Plaintiffs alternatively argue that the mdot’s use of the drain is unreasonable. Again, we disagree. In the context of easements, the owner of the upper estate may not place a greater burden on the servient estate by increasing and concentrating the volume and velocity of surface water.
Lewallen v City of Niles,
86 Mich App 332, 334; 272 NW2d 350 (1978). The mdot has not altered the drain since 1972. Therefore, there is no evidence that the mdot increased or concentrated the volume or velocity of the surface water toward plaintiffs’ property. Indeed, the evidence indicates that
commercial development in the area has had a significant impact on the effectiveness of the various drainage systems in the area.
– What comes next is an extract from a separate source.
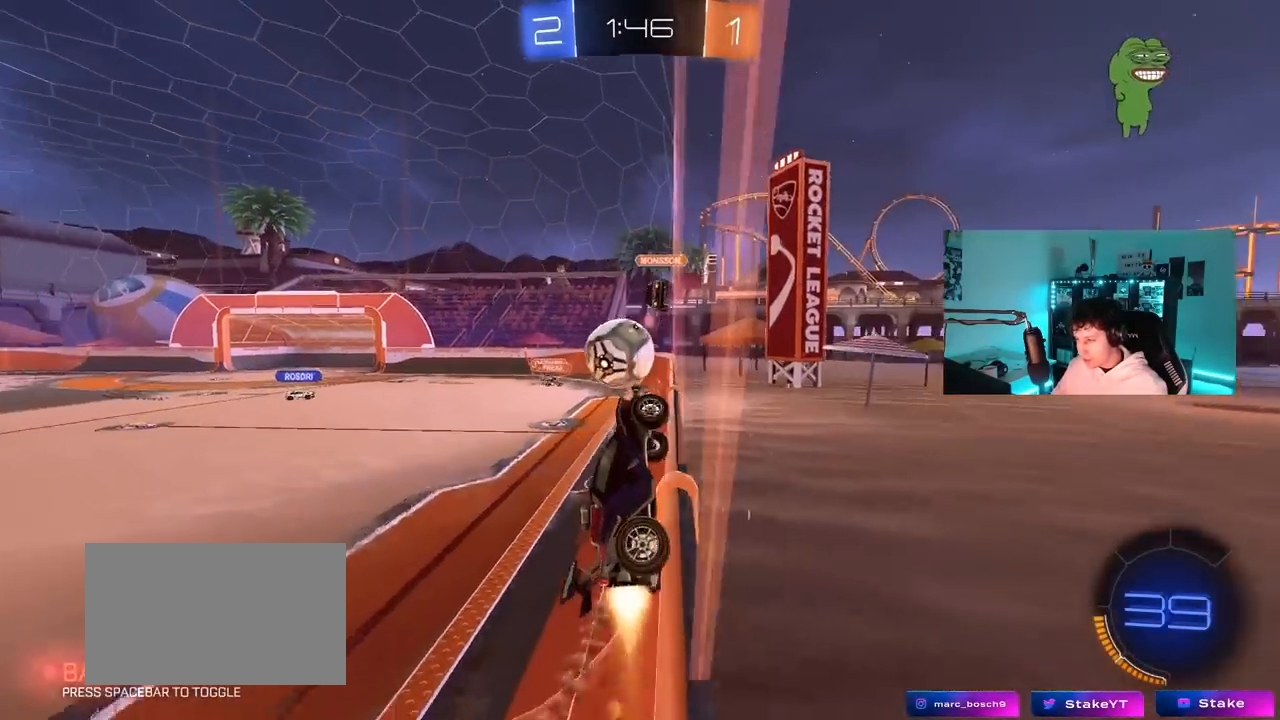
{"keys": ["a", "w"], "mouse": [], "mouse_move": "still", "events": [[217, "mouse_left", "up"], [267, "shift", "down"], [467, "shift", "up"]]}
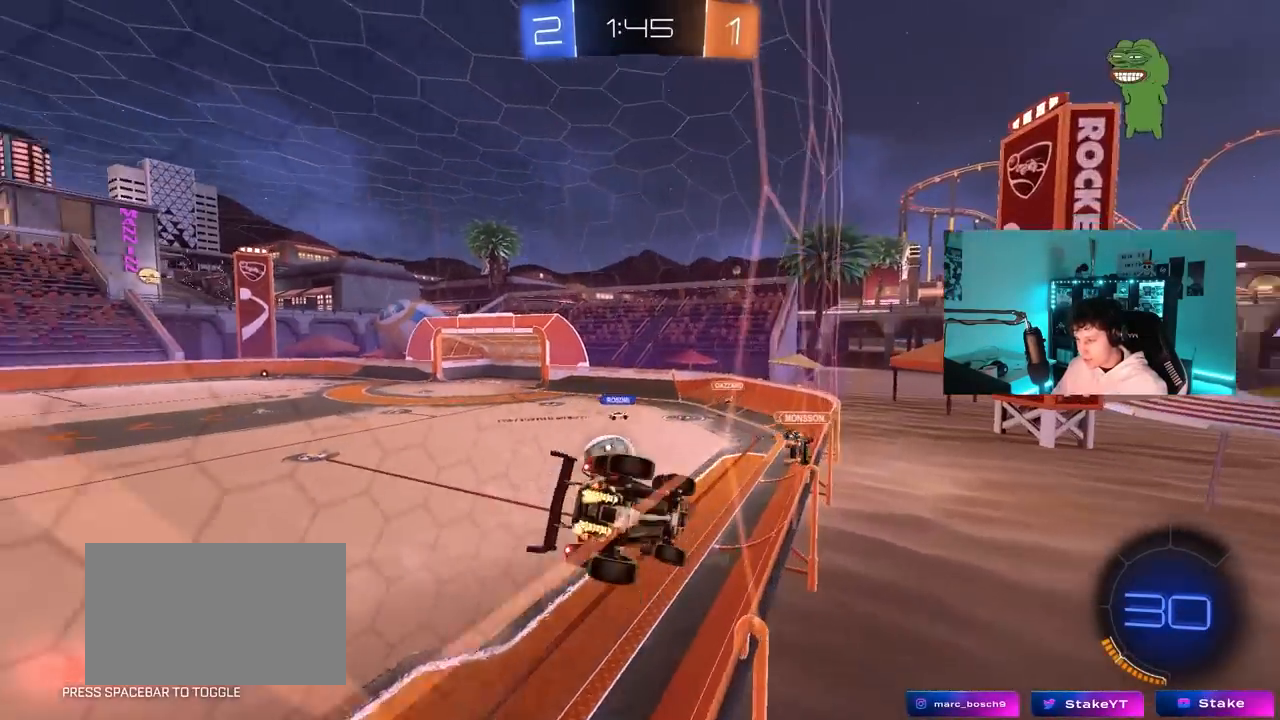
{"keys": ["a", "w"], "mouse": [], "mouse_move": "still", "events": [[333, "shift", "down"], [433, "shift", "up"]]}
In sum, plaintiffs M&D and Donmar have failed to establish facts that defeat the mdot’s prescriptive easement in the drain to cast waters onto plaintiffs’ property. Therefore, the trial court properly dismissed plaintiffs’ trespass-nuisance claim.
VI
Finally, plaintiffs M&D and Donmar raise a brief claim of judicial bias on the part of the trial court. However, plaintiffs have not attempted to provide this Court with any record evidence supporting such a claim. Accordingly, we decline to address this issue.
Affirmed in part, reversed in part, and remanded for further proceedings consistent with this opinion.